ますます意味が分からない……よほど怪訝な表情を浮かべていたのだろう。葵は苦笑すると、説明し始めた……
「───だって先輩……一度だって僕のこと、『好き』って言ってくれたことなかったでしょ?」
「………は?……え?……そんなことは……」
「言ってないよ。一度も言ったことがない。『好き』って言うのは、いつも僕だけ……」
……そんなはずは……そんなはずはないだろうと、必死に記憶をよみがえらせてみるが……何故か思い出せない。
───本当に、言ったことがないのか?
「どうしても親しくなりたくて会いに行ったのも、僕からだったし……初めてキスしたときも……セックスしたときも……先輩は酔ってたし……ただお酒に流されただけ、なんじゃないかって……」
………確かに、初めてのときは二回とも、酒を飲んでいた……でも、だから手を出したんじゃなくて、その……どうしても一歩が踏み出せなくて、つい酒の力を借りたというか……それは……誤解なんだけれど……
「───お前、ずっとそう思ってたのか?」
「だってね。『違う』って確信をもたせてくれる言葉は、あの頃一つももらえなかったから……」
そう言ってまた、葵は笑った。見ているだけで胸が締めつけられるような切ない笑顔で…
「だからメールや電話がくるたびに、会いに行ってもいいんだなって……まだ隣にいるのは僕でいいんだなって……そう考えるようになったら……安心して会えたんだ……だけど…」
「……そうやって連絡を待っているうちに、自分からはできなくなった……ってことか?」
「うん……そばにいていいってサインが欲しくて、連絡を待ってたら……自分から連絡をしてはいけないような気になってしまって……連絡がないなら会ってはいけないって……そう思えて……」
「そうして今に至る、ってわけ……」
だから2年も連絡できなかった、ってか。
相手が動くのを待ってるって、それ、俺と一緒じゃないか。お互いがお互いに連絡を待ってたなら…再会なんてできるはずがない。
───何て馬鹿なんだ、俺たち。
2年という長い時間を、お互いを想いながら、ただ無駄に過ごしていたんだ……
すごく馬鹿だったと……愚かだったと……今なら分かる。分かるからこそ。
「なあ、葵……俺たちもう一度、やり直せないか?」
今ならきっと、前よりずっと相手のことを思いやれる。不安になんかさせずに、幸せになれるって思うんだ。
だが……
「………無理だよ。やっぱり不安なのは変わらないんだ……好かれてるって自信がない……」
……断られてしまった。
下を向いて、ぐっと拳を握りしめているのは不安のあらわれか?我慢してるのか?
そのしぐさを見ているだけで、こちらまで苦しくなる。
本当にどうしょうもない男だな、俺……
俺はもう、葵を解放してやったほうがいいのかもしれない。それが、葵のためになるのかもしれないけれど……

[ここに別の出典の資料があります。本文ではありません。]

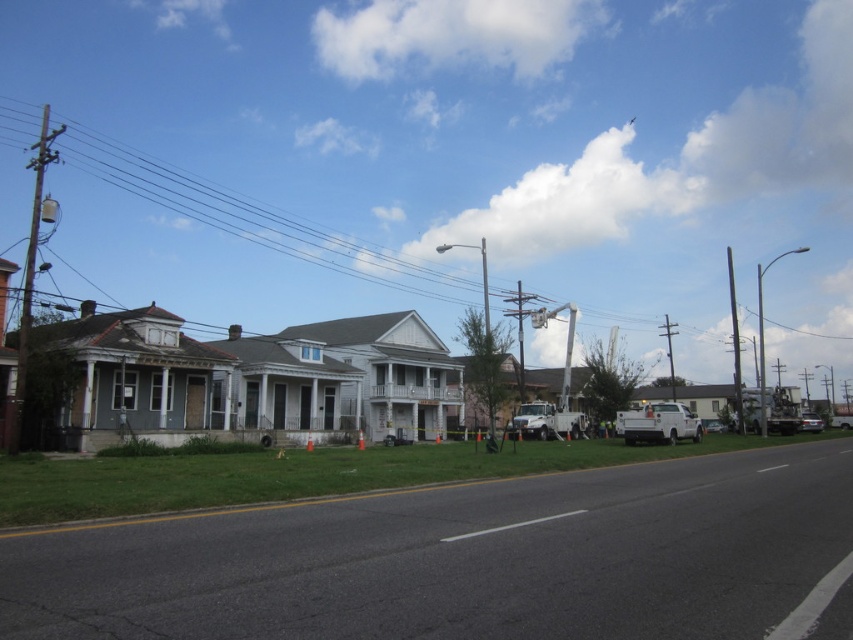
Is white matte truck at right thinner than silver metallic sedan at right?

Incorrect, white matte truck at right's width is not less than silver metallic sedan at right's.

Between white matte truck at right and silver metallic sedan at right, which one appears on the right side from the viewer's perspective?

silver metallic sedan at right

Where is `white matte truck at right`? The image size is (853, 640). white matte truck at right is located at coordinates (659, 422).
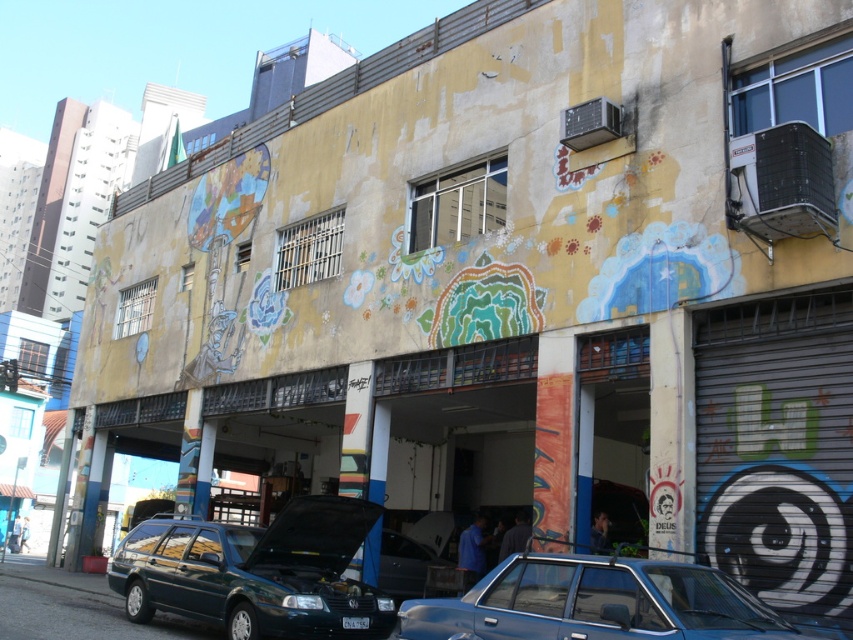
You are a delivery person trying to park your van next to the green matte station wagon at lower center and the white plastic license plate at center. Since you need to know the size of the vehicles to fit your van properly, can you tell me which one is bigger?

The green matte station wagon at lower center is larger in size than the white plastic license plate at center, so the station wagon is bigger.

You are a delivery person trying to park your van between the green matte station wagon at lower center and the metallic blue sedan at lower center. Based on the scene, can your van, which is 2.2 meters wide, fit in the space between them?

The green matte station wagon at lower center is narrower than the metallic blue sedan at lower center. However, the exact width of the space between them isn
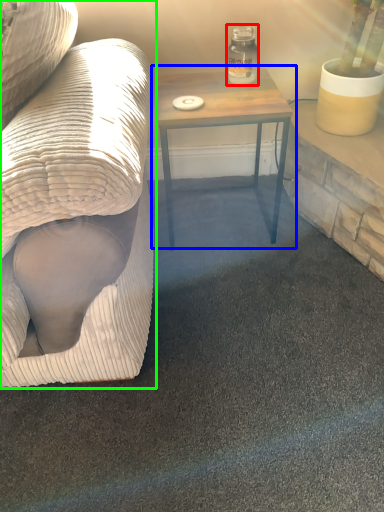
Question: Considering the real-world distances, which object is farthest from glass jar (highlighted by a red box)? table (highlighted by a blue box) or studio couch (highlighted by a green box)?

Choices:
 (A) table
 (B) studio couch

Answer: (B)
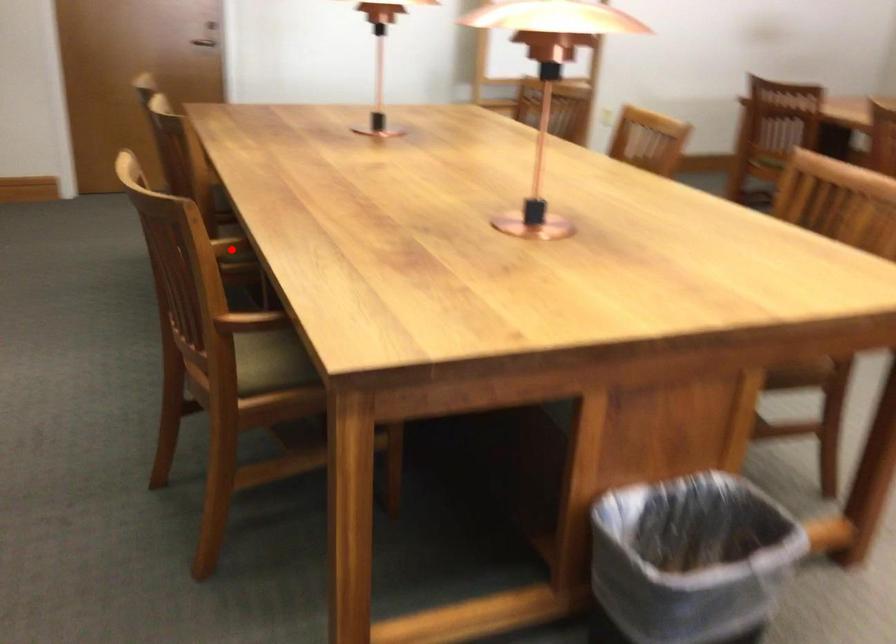
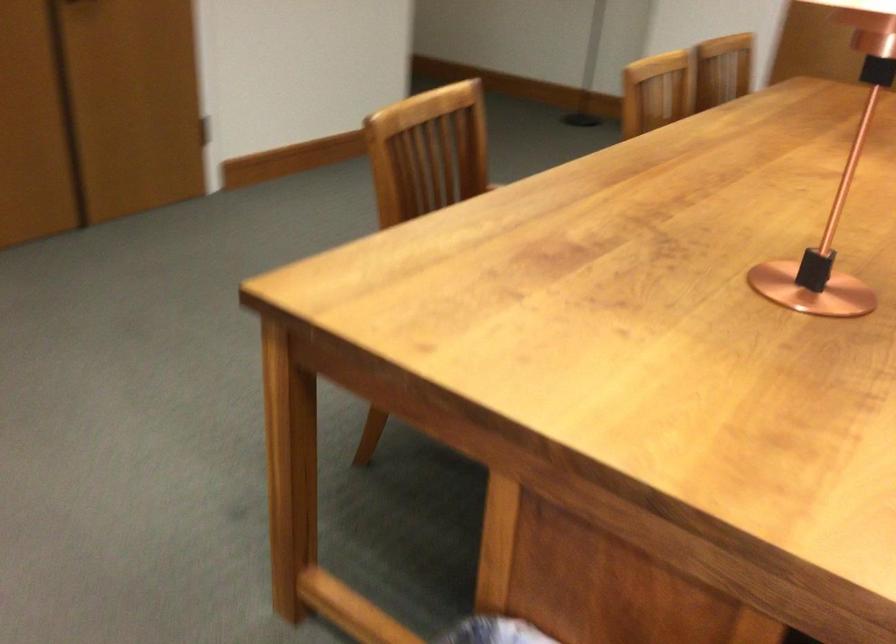
Question: I am providing you with two images of the same scene from different viewpoints. A red point is marked on the first image. Can you still see the location of the red point in image 2?

Choices:
 (A) Yes
 (B) No

Answer: (B)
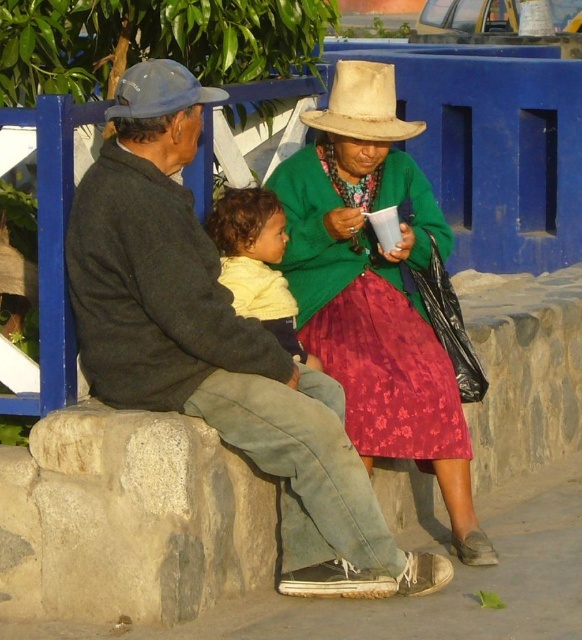
You are a photographer trying to capture a closeup of the soft yellow sweater at center and the natural straw cowboy hat at center. Since you want both items to be in focus, you need to know their sizes relative to each other. Which one is taller?

The soft yellow sweater at center is taller than natural straw cowboy hat at center.

You are an artist sketching this scene and want to ensure proportions are accurate. Which object, the soft yellow sweater at center or the matte blue cowboy hat at upper left, should you draw taller in your sketch?

The soft yellow sweater at center should be drawn taller because it has a greater height compared to the matte blue cowboy hat at upper left according to the description.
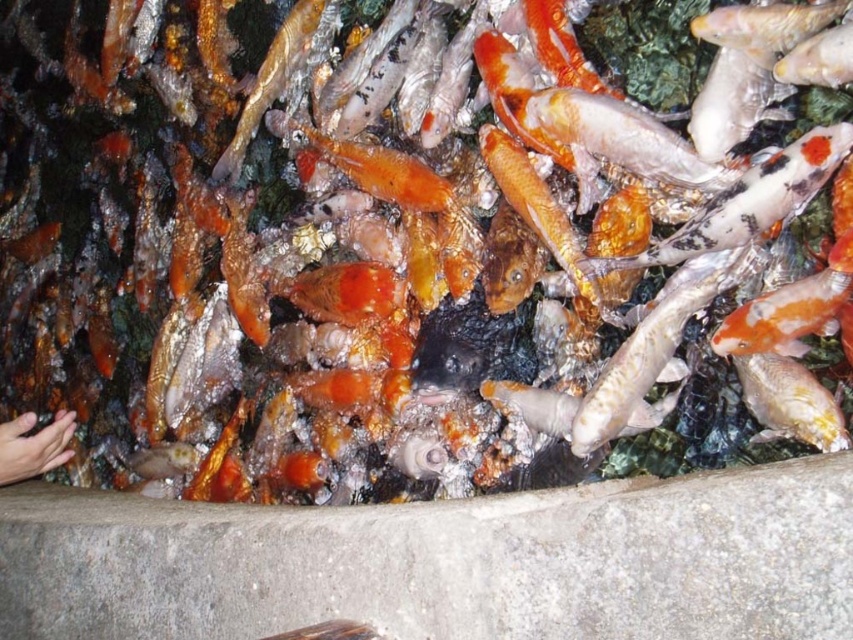
Is shiny silver fish at center to the right of shiny gold fish at upper left from the viewer's perspective?

Yes, shiny silver fish at center is to the right of shiny gold fish at upper left.

Does shiny silver fish at center have a lesser width compared to shiny gold fish at upper left?

Correct, shiny silver fish at center's width is less than shiny gold fish at upper left's.

This screenshot has width=853, height=640. Describe the element at coordinates (790, 403) in the screenshot. I see `shiny silver fish at center` at that location.

Locate an element on the screen. The width and height of the screenshot is (853, 640). shiny silver fish at center is located at coordinates (790, 403).

Is point (305, 17) behind point (53, 467)?

No, it is in front of (53, 467).

Is shiny gold fish at upper left positioned before smooth skin hand at lower left?

No, shiny gold fish at upper left is behind smooth skin hand at lower left.

Find the location of `shiny gold fish at upper left`. shiny gold fish at upper left is located at coordinates (270, 81).

Between shiny silver fish at center and smooth skin hand at lower left, which one is positioned lower?

smooth skin hand at lower left

Is shiny silver fish at center further to camera compared to smooth skin hand at lower left?

No, it is in front of smooth skin hand at lower left.

The width and height of the screenshot is (853, 640). Describe the element at coordinates (790, 403) in the screenshot. I see `shiny silver fish at center` at that location.

Find the location of a particular element. Image resolution: width=853 pixels, height=640 pixels. shiny silver fish at center is located at coordinates (790, 403).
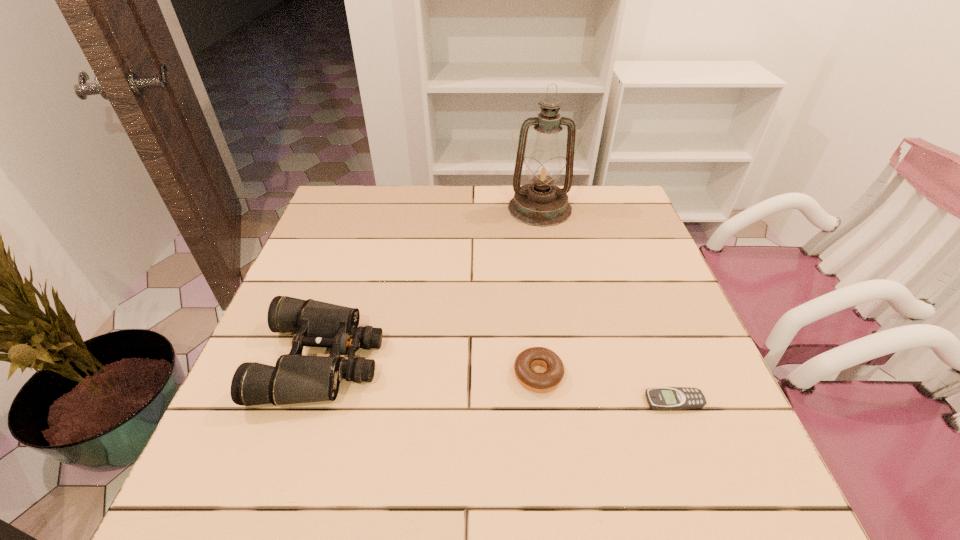
Locate an element on the screen. vacant space positioned 0.140m on the back of the rightmost object is located at coordinates (650, 338).

The width and height of the screenshot is (960, 540). In order to click on object that is at the far edge in this screenshot , I will do `click(540, 203)`.

This screenshot has width=960, height=540. I want to click on object located in the left edge section of the desktop, so click(x=296, y=378).

Locate an element on the screen. The width and height of the screenshot is (960, 540). object present at the right edge is located at coordinates (663, 398).

In the image, there is a desktop. Find the location of `free space at the far edge`. free space at the far edge is located at coordinates (387, 218).

You are a GUI agent. You are given a task and a screenshot of the screen. Output one action in this format:
    pyautogui.click(x=<x>, y=<y>)
    Task: Click on the blank space at the near edge of the desktop
    This screenshot has height=540, width=960.
    Given the screenshot: What is the action you would take?
    pyautogui.click(x=561, y=463)

In the image, there is a desktop. At what (x,y) coordinates should I click in order to perform the action: click on vacant space at the left edge. Please return your answer as a coordinate pair (x, y). Looking at the image, I should click on (300, 280).

Identify the location of free space at the right edge of the desktop. (695, 433).

I want to click on free space at the far left corner, so click(345, 201).

You are a GUI agent. You are given a task and a screenshot of the screen. Output one action in this format:
    pyautogui.click(x=<x>, y=<y>)
    Task: Click on the vacant space at the near left corner of the desktop
    The image size is (960, 540).
    Given the screenshot: What is the action you would take?
    pyautogui.click(x=263, y=489)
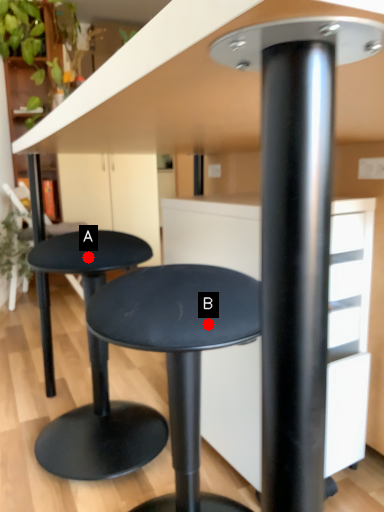
Question: Two points are circled on the image, labeled by A and B beside each circle. Which point is farther from the camera taking this photo?

Choices:
 (A) A is further
 (B) B is further

Answer: (A)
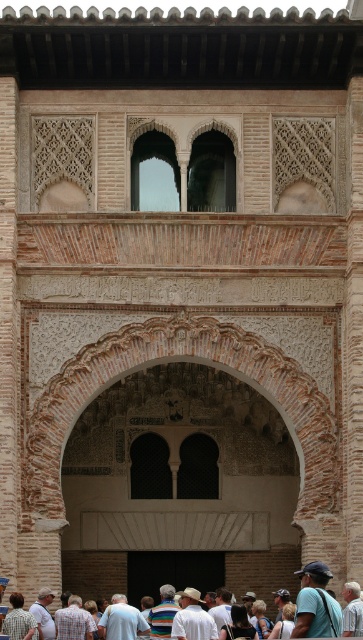
Question: Which of the following is the closest to the observer?

Choices:
 (A) white cotton shirt at center
 (B) light blue shirt at lower left

Answer: (A)

Question: Which point is farther to the camera?

Choices:
 (A) white cotton shirt at center
 (B) light blue shirt at lower left

Answer: (B)

Question: Does light blue shirt at lower left appear under white cotton shirt at lower center?

Choices:
 (A) no
 (B) yes

Answer: (A)

Question: Can you confirm if white cotton shirt at center is wider than white cotton shirt at lower center?

Choices:
 (A) no
 (B) yes

Answer: (B)

Question: Which of the following is the closest to the observer?

Choices:
 (A) (242, 632)
 (B) (6, 612)

Answer: (A)

Question: Considering the relative positions of light blue shirt at lower left and white cotton shirt at lower center in the image provided, where is light blue shirt at lower left located with respect to white cotton shirt at lower center?

Choices:
 (A) right
 (B) left

Answer: (B)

でも。でもさ、もう俺はお前をあきらめたくはないんだよ。
「なあ……俺、何をしたらお前を安心させられる?」
「……………」
「お前のそばにいられるなら、俺、何でもできるよ。どうしたらやり直してくれる?」
「……………」
「………葵?」
「………って」
「何?何て言った?」
「……好きって、言って…」
「……言ったら、やり直してくれるか?」
ずっと下を向いていた葵は、顔を上げるとまっすぐこちらを見て、「うん」とうなずいた。
───その瞳にもう、迷いはなかった。